### About this exercise
List each problem with Quantum of Solace that the writer admits to in the post below.

### Excerpt
↓↓↓
Why I Love ‘Quantum of Solace’

Quantum-of-Solace-james-bond-9614441-1280-1024(some spoilers from the Daniel Craig era of Bond)

We all have those few movies that everyone seems to constantly hate on whilst we sit quietly, or not so quietly in some cases, reassuring ourselves that it’s ok that we really enjoy them. Well for me, amongst many others, Quantum of Solace (QoS) fits this brief. Daniel Craig’s second outing as James Bond was not received well and is often the victim of much criticism online. With hoards of Spectre reviews circulating at the minute, although mixed views are being expressed, one thing that fans are all agreeing on is that Quantum of Solace sucked. I disagree and believe that every movie is due a defense so this post will explain why I love Quantum of Solace.

I’m the first to admit that QoS has it’s problems. It’s too short often skimping on dialogue in the place of action, it’s villain isn’t very memorable, that extra who doesn’t know how to brush and then there was Strawberry Fields. Yeah the less said about her the better, although I was a fan of that Goldfinger tribute. Anyway less about why you guys all hate it and more on why I love it.
↑↑↑
### Provided data
↓↓↓
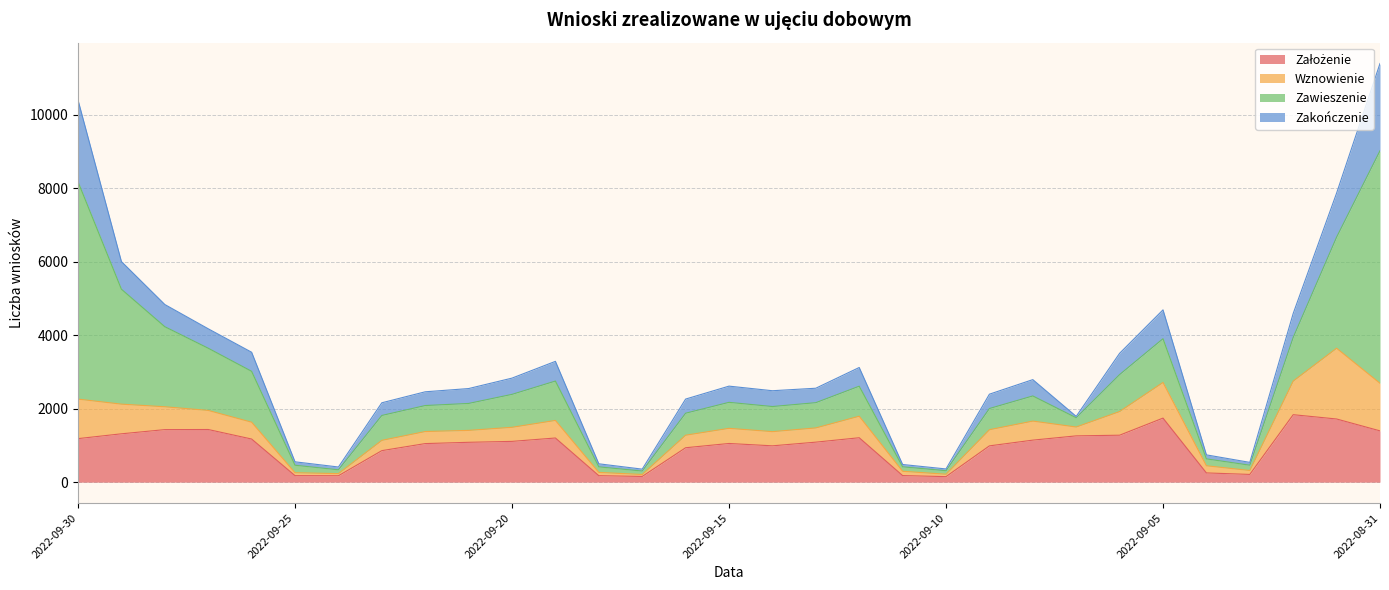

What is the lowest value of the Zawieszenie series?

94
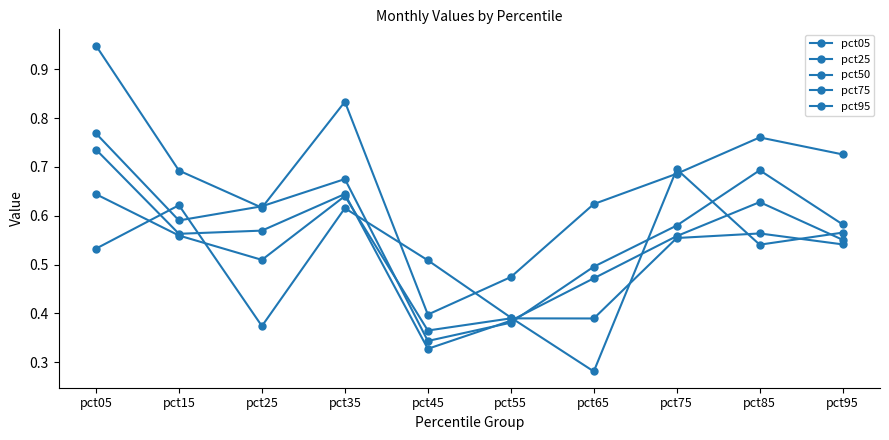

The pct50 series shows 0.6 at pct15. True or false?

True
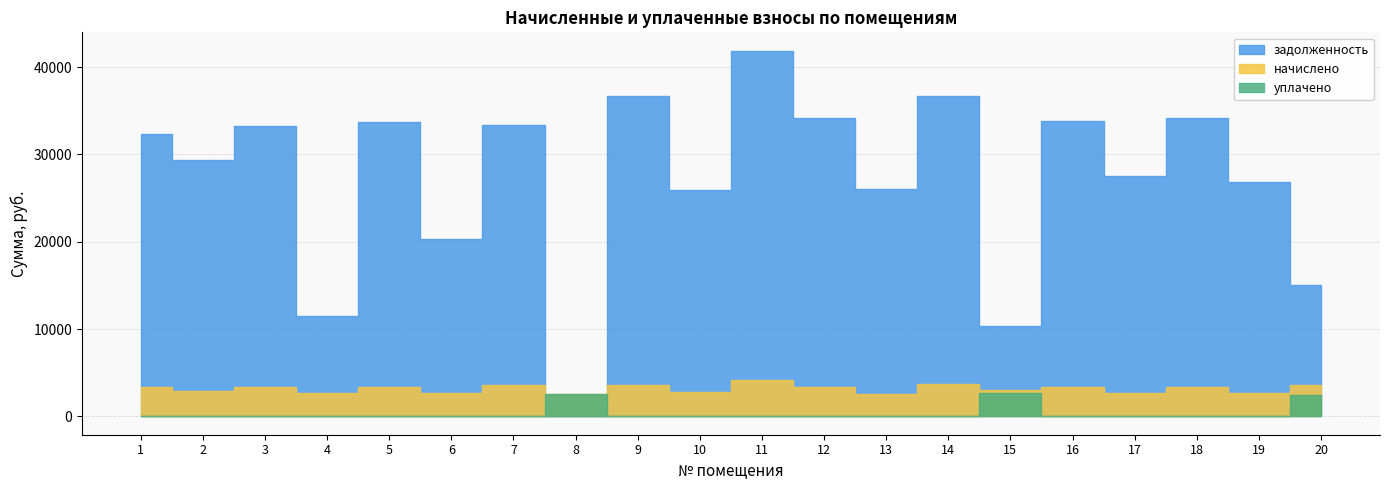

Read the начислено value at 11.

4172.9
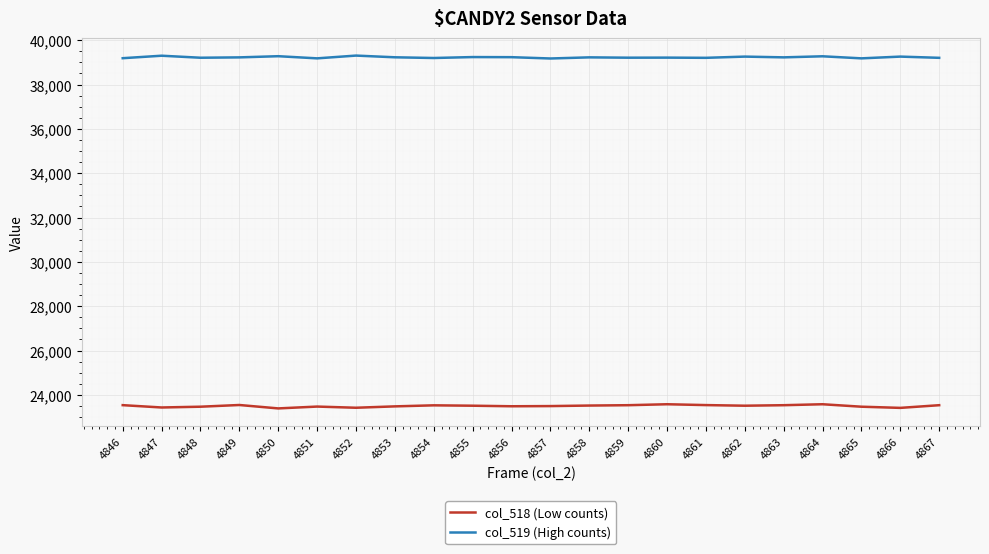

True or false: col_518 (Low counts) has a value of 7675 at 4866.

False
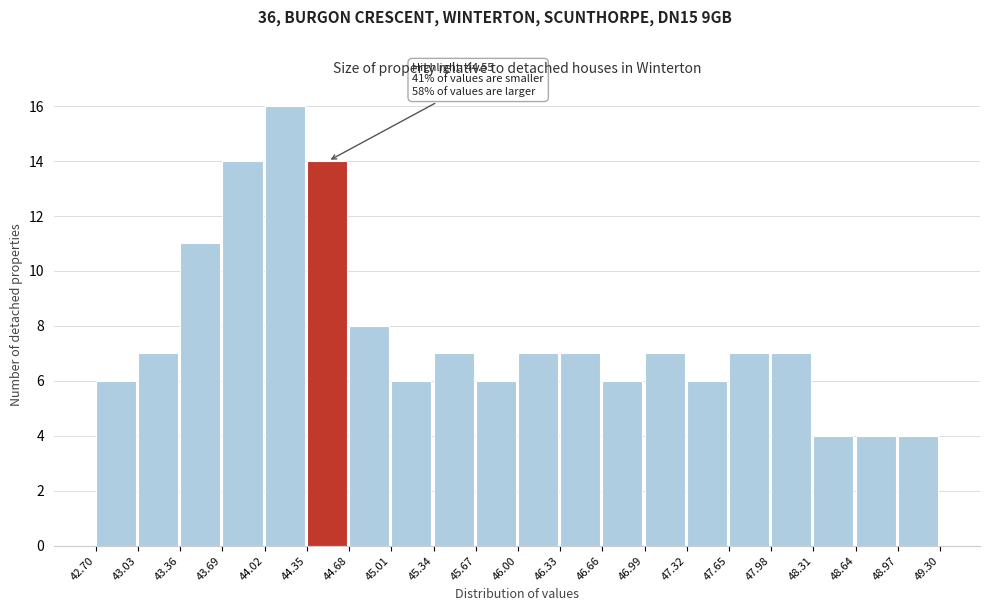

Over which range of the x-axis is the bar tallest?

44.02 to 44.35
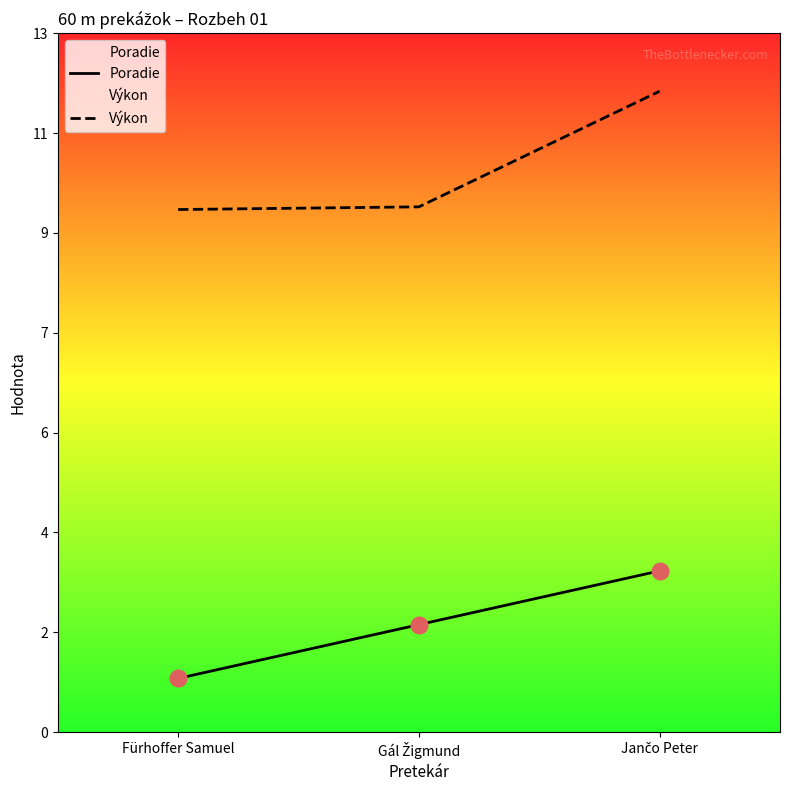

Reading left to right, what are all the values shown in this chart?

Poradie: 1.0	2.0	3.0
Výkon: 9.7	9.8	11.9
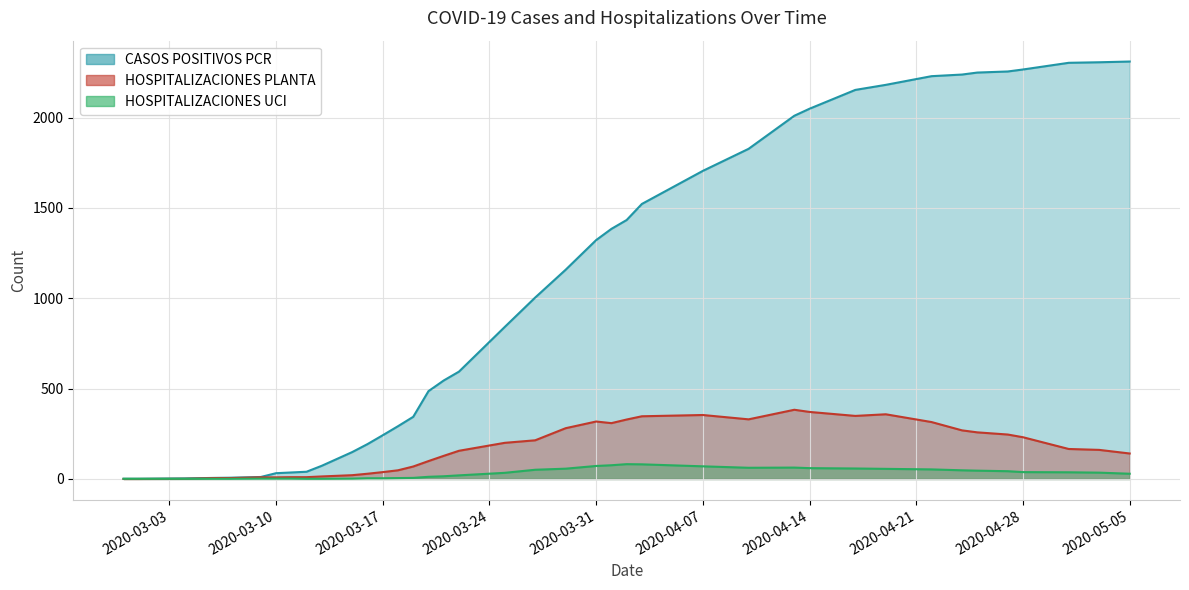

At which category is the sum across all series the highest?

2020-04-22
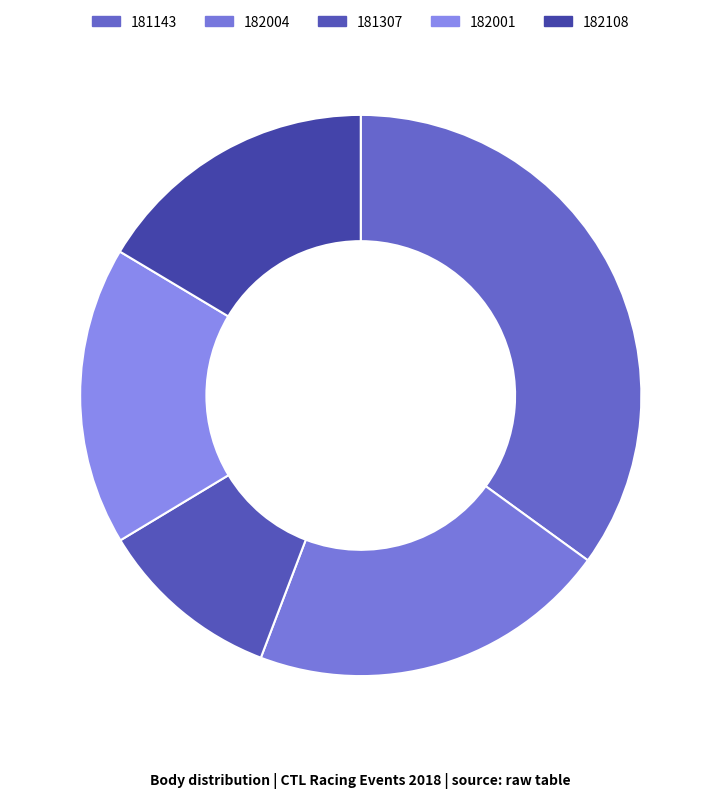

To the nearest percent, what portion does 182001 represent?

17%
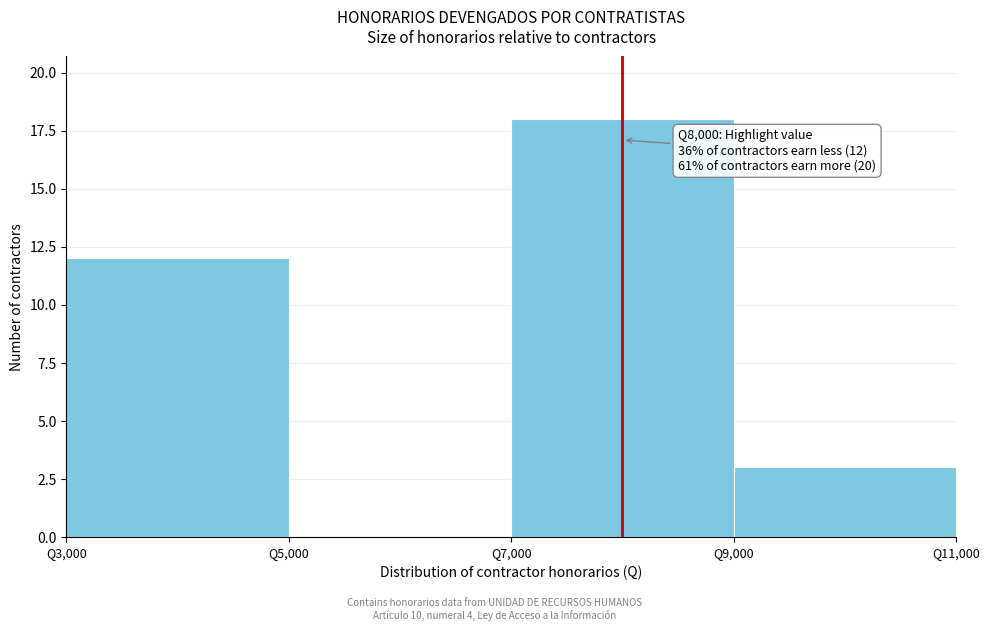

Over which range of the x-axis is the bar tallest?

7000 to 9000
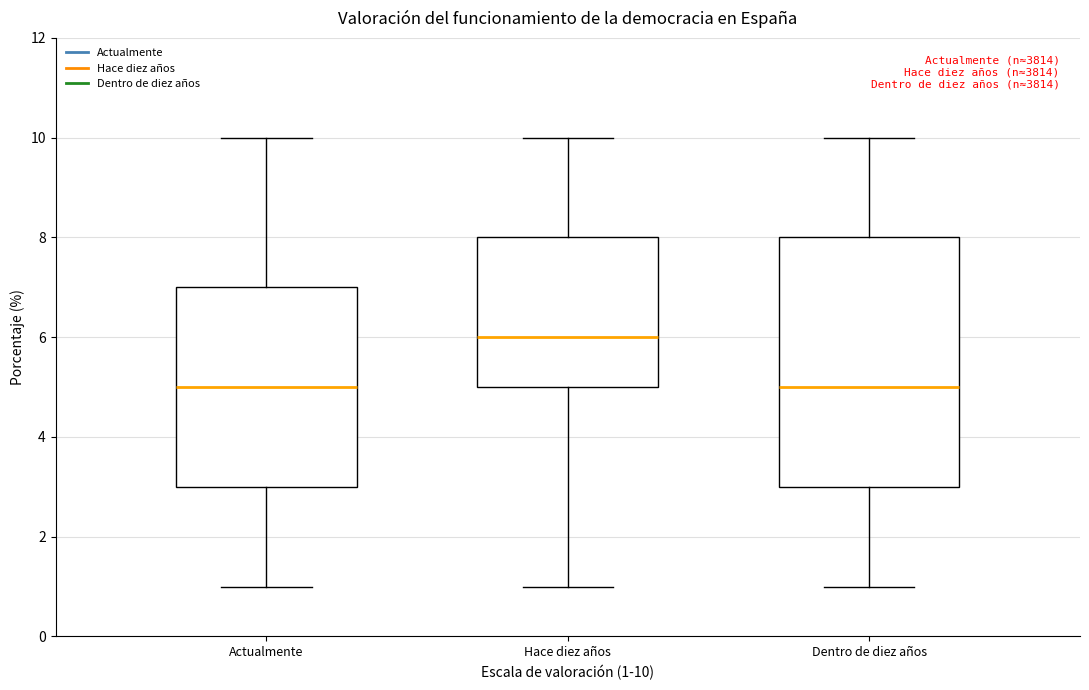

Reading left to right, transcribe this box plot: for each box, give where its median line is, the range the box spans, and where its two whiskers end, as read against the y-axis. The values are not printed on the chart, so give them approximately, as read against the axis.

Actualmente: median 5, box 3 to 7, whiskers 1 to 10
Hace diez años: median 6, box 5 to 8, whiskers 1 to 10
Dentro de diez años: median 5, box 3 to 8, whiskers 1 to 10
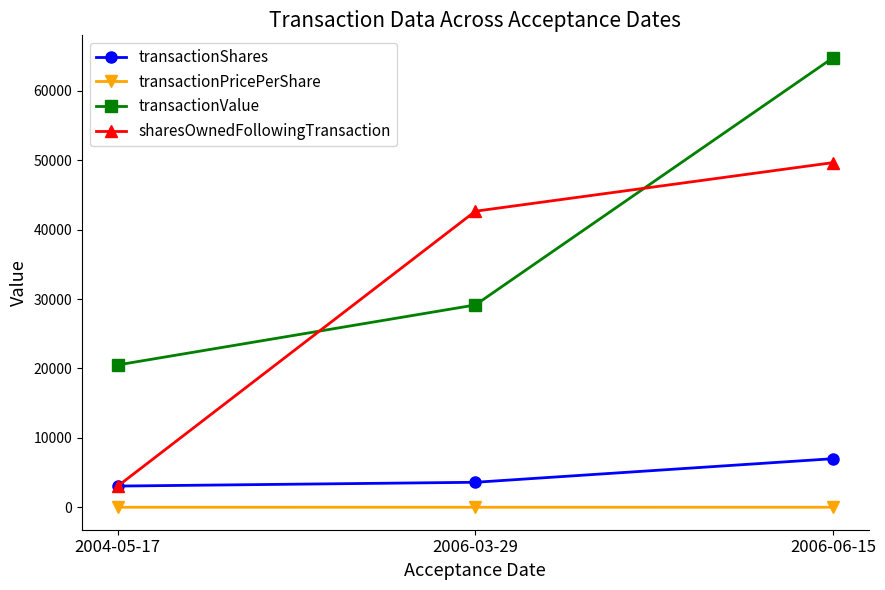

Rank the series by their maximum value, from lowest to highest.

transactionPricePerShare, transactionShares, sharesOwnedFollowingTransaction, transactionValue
↑↑↑
### Response
- It's too short, often skimping on dialogue in favor of action.
- Its villain isn't very memorable.
- An extra doesn't know how to brush.
- There was Strawberry Fields.